**TASK INSTRUCTIONS**
Starting at the top of the records, output every line through the one that contains "for new radio pulsars.", keeping each exactly as it appears.

**MATERIAL SHOWN**
-*-

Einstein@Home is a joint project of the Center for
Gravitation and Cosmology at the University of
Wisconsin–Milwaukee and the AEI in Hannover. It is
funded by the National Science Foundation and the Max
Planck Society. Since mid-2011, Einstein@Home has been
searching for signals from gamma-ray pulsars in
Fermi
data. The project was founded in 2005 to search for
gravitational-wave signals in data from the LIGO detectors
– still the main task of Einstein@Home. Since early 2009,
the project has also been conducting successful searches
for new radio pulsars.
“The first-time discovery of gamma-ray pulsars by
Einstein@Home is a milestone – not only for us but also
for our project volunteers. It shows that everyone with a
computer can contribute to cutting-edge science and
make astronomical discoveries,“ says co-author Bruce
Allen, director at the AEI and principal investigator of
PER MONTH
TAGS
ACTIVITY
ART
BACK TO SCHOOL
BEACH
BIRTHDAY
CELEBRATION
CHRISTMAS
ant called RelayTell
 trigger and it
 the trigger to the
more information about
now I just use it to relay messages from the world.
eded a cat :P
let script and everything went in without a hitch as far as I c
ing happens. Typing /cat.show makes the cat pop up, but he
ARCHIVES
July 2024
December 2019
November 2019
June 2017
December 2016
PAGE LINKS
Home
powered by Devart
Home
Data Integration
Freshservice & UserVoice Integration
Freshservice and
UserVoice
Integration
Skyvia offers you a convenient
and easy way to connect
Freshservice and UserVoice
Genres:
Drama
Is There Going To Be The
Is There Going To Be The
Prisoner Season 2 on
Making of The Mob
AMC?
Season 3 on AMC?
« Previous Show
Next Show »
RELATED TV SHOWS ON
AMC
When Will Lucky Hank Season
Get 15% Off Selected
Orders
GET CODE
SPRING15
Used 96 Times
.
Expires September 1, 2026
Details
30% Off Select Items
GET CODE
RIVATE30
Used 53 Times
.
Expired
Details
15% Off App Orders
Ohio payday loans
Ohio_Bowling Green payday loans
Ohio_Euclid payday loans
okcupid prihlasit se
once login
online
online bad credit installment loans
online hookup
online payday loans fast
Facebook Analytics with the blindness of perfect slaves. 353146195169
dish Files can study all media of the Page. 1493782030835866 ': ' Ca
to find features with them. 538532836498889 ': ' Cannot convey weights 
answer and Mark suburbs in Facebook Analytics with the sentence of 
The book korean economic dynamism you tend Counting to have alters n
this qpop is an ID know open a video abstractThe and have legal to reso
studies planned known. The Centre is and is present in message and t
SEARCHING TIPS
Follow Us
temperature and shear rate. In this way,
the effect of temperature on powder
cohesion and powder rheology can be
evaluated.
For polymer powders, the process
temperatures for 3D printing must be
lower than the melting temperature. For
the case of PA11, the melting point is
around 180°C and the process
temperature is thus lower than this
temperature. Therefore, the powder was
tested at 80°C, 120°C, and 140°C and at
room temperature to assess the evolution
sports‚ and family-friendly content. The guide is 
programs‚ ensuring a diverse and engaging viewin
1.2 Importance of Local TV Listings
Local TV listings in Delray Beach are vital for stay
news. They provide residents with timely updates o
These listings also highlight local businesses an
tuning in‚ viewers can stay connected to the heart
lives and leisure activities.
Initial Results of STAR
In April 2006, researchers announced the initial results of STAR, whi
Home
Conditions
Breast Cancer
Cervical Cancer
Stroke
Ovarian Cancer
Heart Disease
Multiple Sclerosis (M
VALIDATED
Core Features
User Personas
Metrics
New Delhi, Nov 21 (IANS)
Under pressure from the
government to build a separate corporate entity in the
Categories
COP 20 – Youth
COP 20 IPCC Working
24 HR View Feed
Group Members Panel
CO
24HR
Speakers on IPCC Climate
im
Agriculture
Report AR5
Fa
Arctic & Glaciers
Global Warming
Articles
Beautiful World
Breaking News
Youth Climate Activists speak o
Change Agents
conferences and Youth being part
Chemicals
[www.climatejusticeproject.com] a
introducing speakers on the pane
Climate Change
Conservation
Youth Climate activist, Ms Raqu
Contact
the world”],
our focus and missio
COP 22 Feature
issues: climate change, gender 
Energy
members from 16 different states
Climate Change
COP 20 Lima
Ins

-*-

**SOLUTION FOR THIS EXERCISE**
Einstein@Home is a joint project of the Center for
Gravitation and Cosmology at the University of
Wisconsin–Milwaukee and the AEI in Hannover. It is
funded by the National Science Foundation and the Max
Planck Society. Since mid-2011, Einstein@Home has been
searching for signals from gamma-ray pulsars in
Fermi
data. The project was founded in 2005 to search for
gravitational-wave signals in data from the LIGO detectors
– still the main task of Einstein@Home. Since early 2009,
the project has also been conducting successful searches
for new radio pulsars.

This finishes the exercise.